Committee: Union Terminal renovations on time, on budget

CINCINNATI — Here’s a preview of what the Hamilton County Commissioners will hear about the taxpayer-funded renovation of Union Terminal next week: It’s should be on schedule, on budget, and the final design plans are good to go.

The Union Terminal Restoration Advisory Committee will provide the commissioners with a project update Monday, and will recommend that the building plans be given final approval to move forward. That approval could come Wednesday, Sept. 14., two days after the presentation.

The $212 million renovation is scheduled to be completed in Fall 2018, according to a project update presented at this week's UTRAC meeting. The total project price includes $156 million for construction costs.

Surveying of both the interior and exterior of the 500,000 square-foot building has been completed, and demolition of portions of the interior is already underway. The restoration of the building is scheduled to begin in earnest this fall.

The renovation of Union Terminal will include historic preservation of both the interior and exterior, upgrades to the Losantiville Dining Room, a full cleaning of the rotunda and other areas, and expanded exhibit space. Bathrooms and plumbing fixtures throughout the building will be upgraded.

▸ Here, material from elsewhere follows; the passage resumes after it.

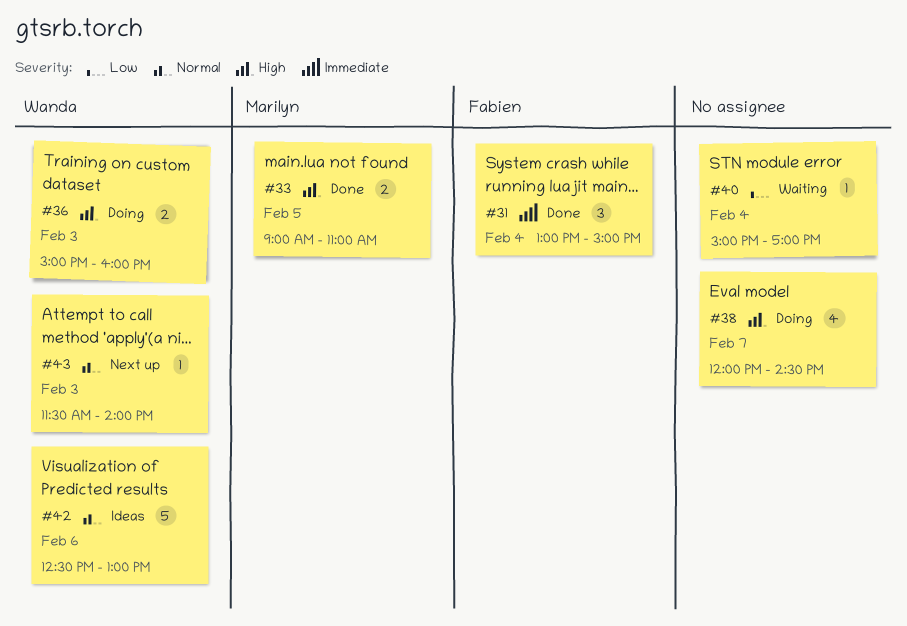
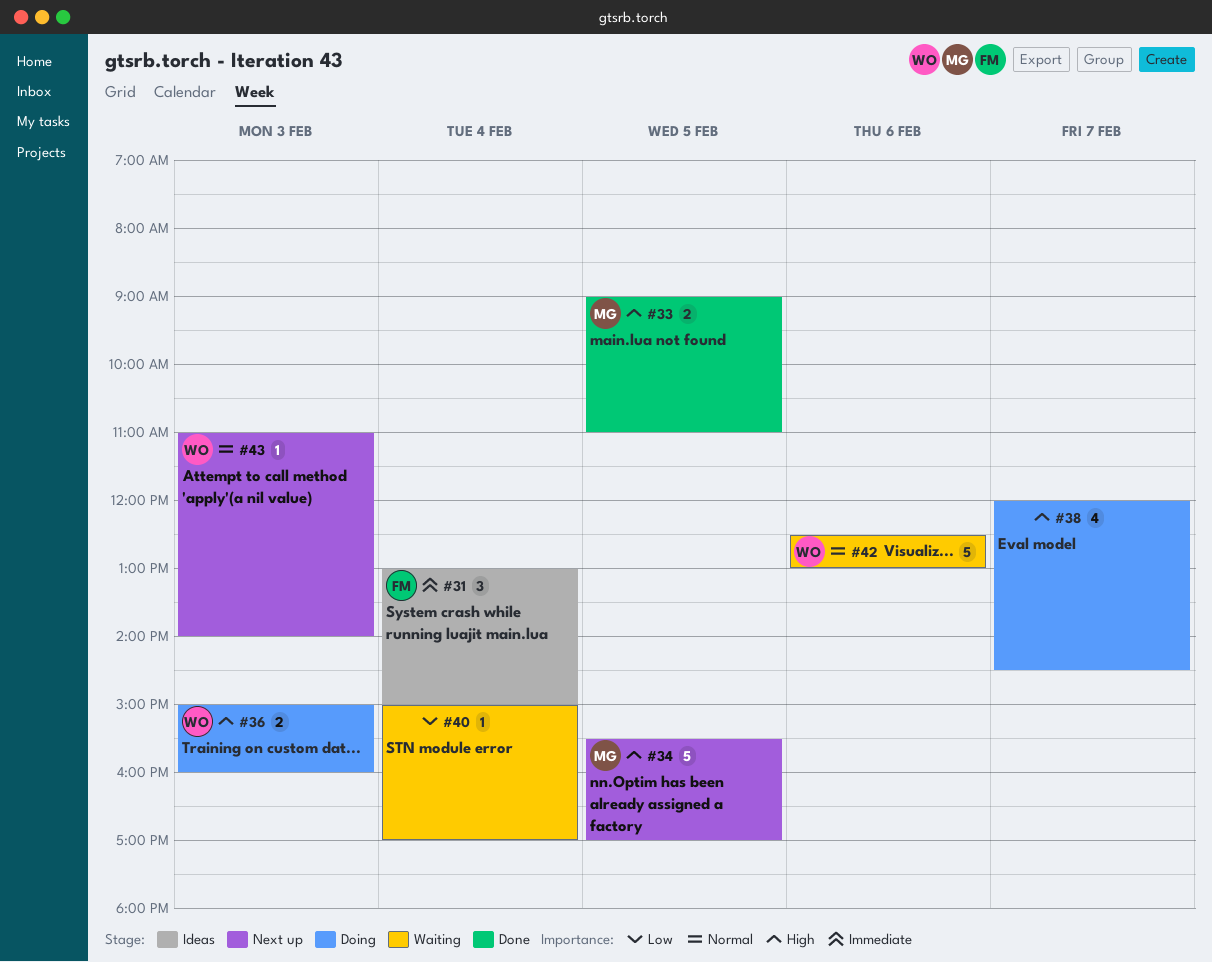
#31, status: Done -> Ideas
#34: none -> present
#42, status: Ideas -> Waiting
#43, begins: 11:30 -> 11:00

“On the interior side of the equation, what we have finished looking at over the last year are ways to improve circulation for the visitor experience,” said Elizabeth Pierce, president and CEO of the Cincinnati Museum Center. “What our consumers will be most surprised by is new ways to access portions of the building that were previously more circuitous to get to. There will be additional elevators added to help people move around the building more smoothly.”

The renovation will also include the restoration of the Newsreel Theater, where train travelers once went to be entertained during layovers.

“I think it’s exciting to have the Newsreel Theater coming back online, because it’s a beautiful space and one that people really haven’t been in regularly in probably the last 15 or 20 years,” Pierce said.

UTRAC has already secured $21million in federal grant dollars, but failed to secure more than $3 million in state historic tax credits in the most recent round of awards. UTRAC has already re-applied and expects to hear from the state in December.

The bulk of the funding for the project comes from a five-year, 0.25-percent sales tax increase that voters approved in November 2014. The tax levy has outpaced revenue projections every month since it’s been enacted, generating an average of well over $3 million per month. The tax levy was originally projected to generate about $172 million.

“We’re confident that overall, we’ll have the $212 million we’ll need to do the project,” said Museum Center CFO Jill Berkemeier.

Visitors won't be able to see the Holiday Trains display at Union Terminal this year as renovations will be ongoing.

Duke Energy’s annual holiday train display, Holiday Junction, won’t take place this year because of construction, Pierce said. She was unsure about the status of the Christmas tradition for 2017.